● Selected passage:

▽

Joins are the most important and most powerful database operator. Joins are the only way to bring together information stored in different tables. As we’ll see in the next chapter, nearly all of database design theory assumes the user is comfortable with joins. If you can master joins, you’ll be well on your way to mastering relational databases.
SQL defines three major types of joins: the
CROSS JOIN, the INNER JOIN, and the OUTER JOIN.
A CROSS
JOIN matches every row of the first table with every row of the
second table. If the input tables have x
and y columns, respectively, the resulting
table will have x+y columns. If the input
tables have n and m
rows, respectively, the resulting table will have
n·m rows. In mathematics, a CROSS JOIN is known as a
Cartesian product.
The syntax for a CROSS JOIN is quite simple:
SELECT ... FROM t1 CROSS JOIN t2 ...
Figure 5-1 shows
how a CROSS JOIN is
calculated.
Because CROSS
JOINs have the potential to generate extremely
large tables, care must be taken to only use them when
appropriate.
An INNER
JOIN is very similar to a CROSS
JOIN, but it has a built-in condition that is
used to limit the number of rows in the resulting table. The
conditional is normally used to pair up or match rows from the
two source tables. An INNER
JOIN without any type of conditional expression
(or one that always evaluates to true) will result in a CROSS JOIN. If the input tables
have x and y columns,
respectively, the resulting table will have no more than
x+y columns (in some cases, it can
have fewer). If the input tables have n and
m rows, respectively, the resulting
table can have anywhere from zero to n·m
rows, depending on the condition. An INNER JOIN is the most common type of join, and
is the default type of join. This makes the INNER keyword optional.
There are three primary ways to specify the
conditional. The first is with an ON expression. This provides a simple
expression that is evaluated for each potential row. Only those
rows that evaluate to true are actually joined. A JOIN...ON looks like
this:
SELECT ... FROM t1 JOIN t2 ON conditional_expression ...An example of this is shown in Figure 5-2.
If the input tables have
C and D columns,
respectively, a JOIN...ON
will always result in C+D columns.

△

● Provided data:
▽

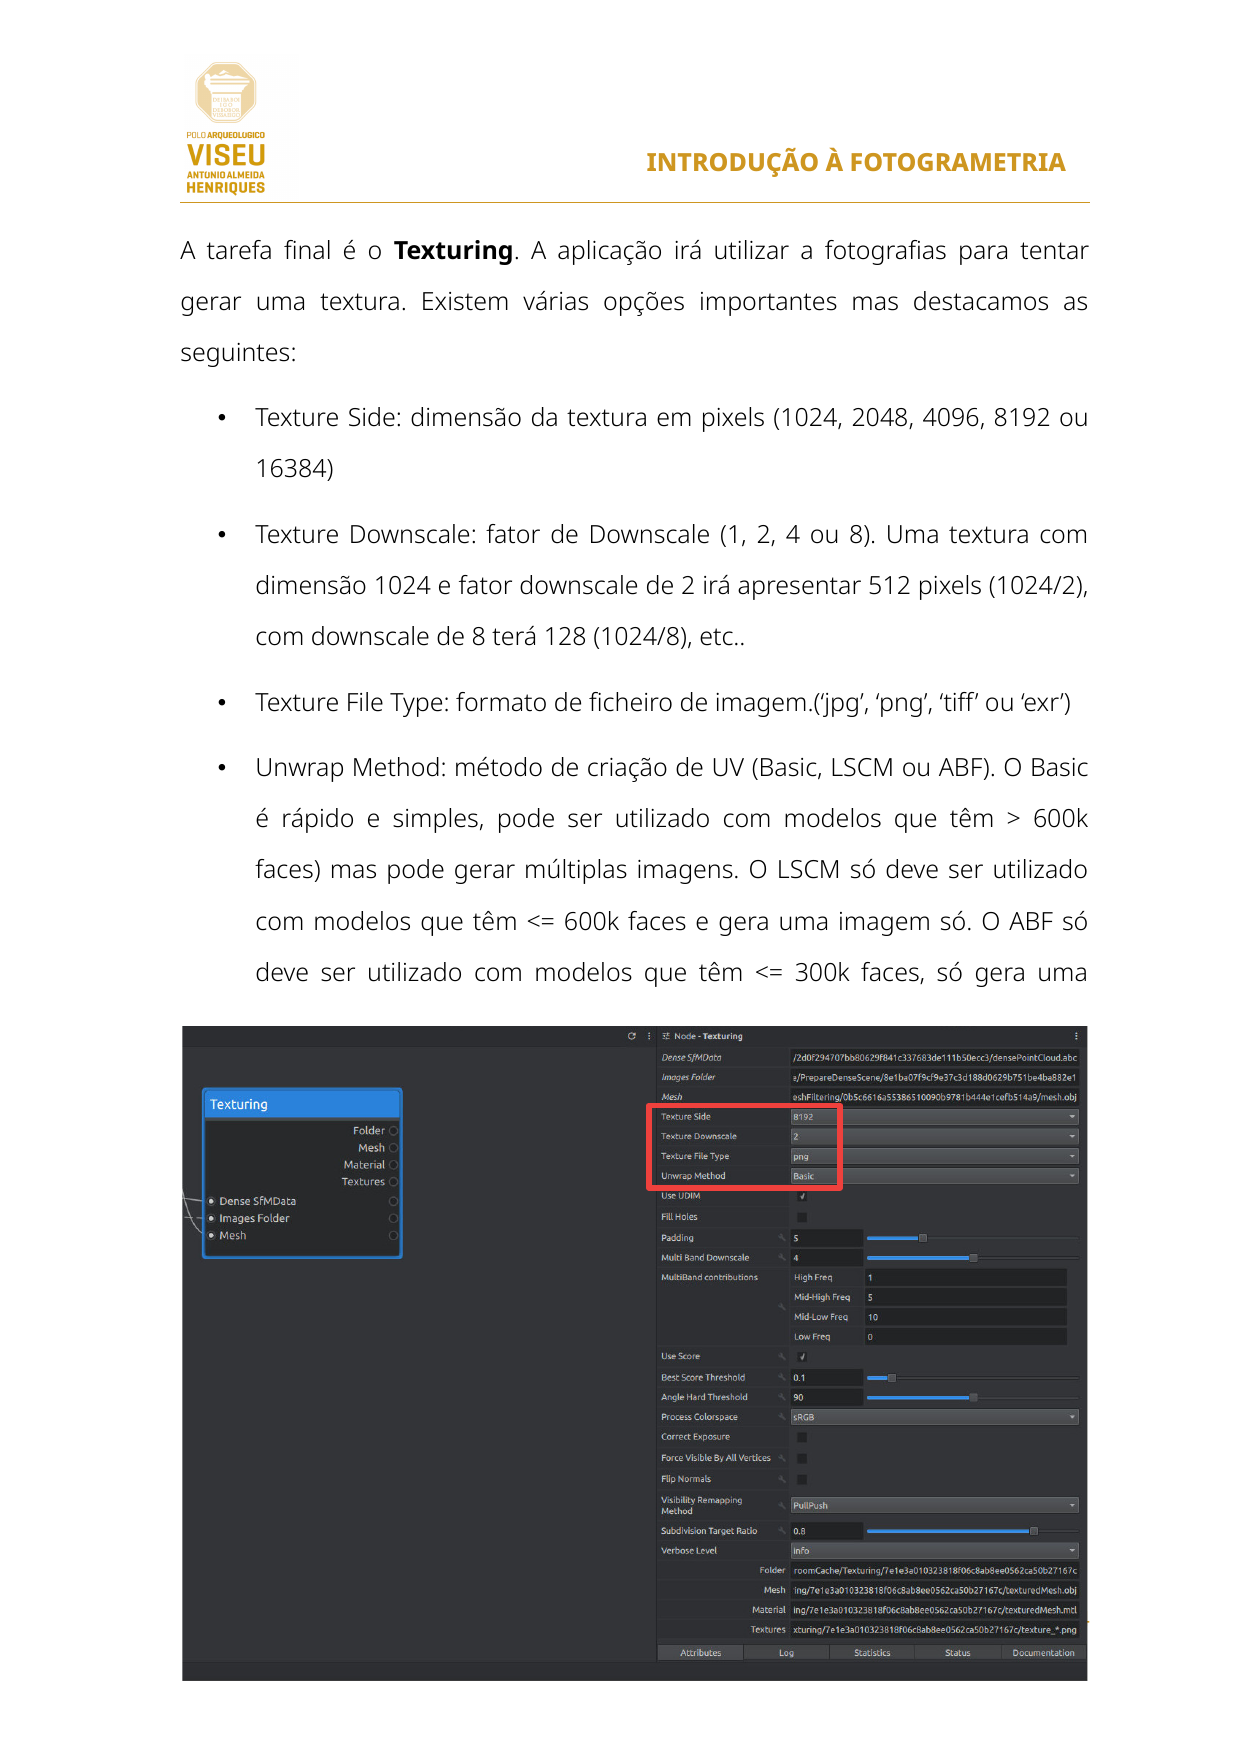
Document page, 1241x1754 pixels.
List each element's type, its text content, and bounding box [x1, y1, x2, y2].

△

● Set tasks:
- 1) Rewrite the passage on SQL joins starting with "There are three" and going on through "in C+D columns.", replacing "primary" with "main".
- 2) Continue the passage on SQL joins from its final sentence.

● Written answers:
- 1)
There are three main ways to specify the
conditional. The first is with an ON expression. This provides a simple
expression that is evaluated for each potential row. Only those
rows that evaluate to true are actually joined. A JOIN...ON looks like
this:
SELECT ... FROM t1 JOIN t2 ON conditional_expression ...An example of this is shown in Figure 5-2.
If the input tables have
C and D columns,
respectively, a JOIN...ON
will always result in C+D columns.

- 2)
The conditional expression can be used to
test for anything, but the most common type of expression tests
for equality between similar columns in both tables. For
example, in a business employee database, there is likely to be
an employee table that
contains (among other things) a name column and an eid column (employee ID number). Any other
table that needs to associate rows to a specific employee will
also have an eid column that
acts as a pointer or reference to the correct employee. This
relationship makes it very common to have queries with ON expressions similar
to:
SELECT ... FROM employee JOIN resource ON employee.eid = resource.eid ...
This query will result in an output table
where the rows from the resource table are correctly matched to their
corresponding rows in the employee table.
This JOIN
has two issues. First, that ON condition is a lot to type out for something
so common. Second, the resulting table will have two eid columns, but for any given
row, the values of those two columns will always be identical.
To avoid redundancy and keep the phrasing shorter, inner join
conditions can be declared with a USING expression. This expression specifies a
list of one or more columns:
SELECT ... FROM t1 JOIN t2 USING ( col1 ,... ) ...
Queries from the employee database would now look something like this:
SELECT ... FROM employee JOIN resource USING ( eid ) ...
To appear in a USING condition, the column name must exist in
both tables. For each listed column name, the USING
condition will test for equality between the pairs
of columns. The resulting table will have only one instance of
each listed column.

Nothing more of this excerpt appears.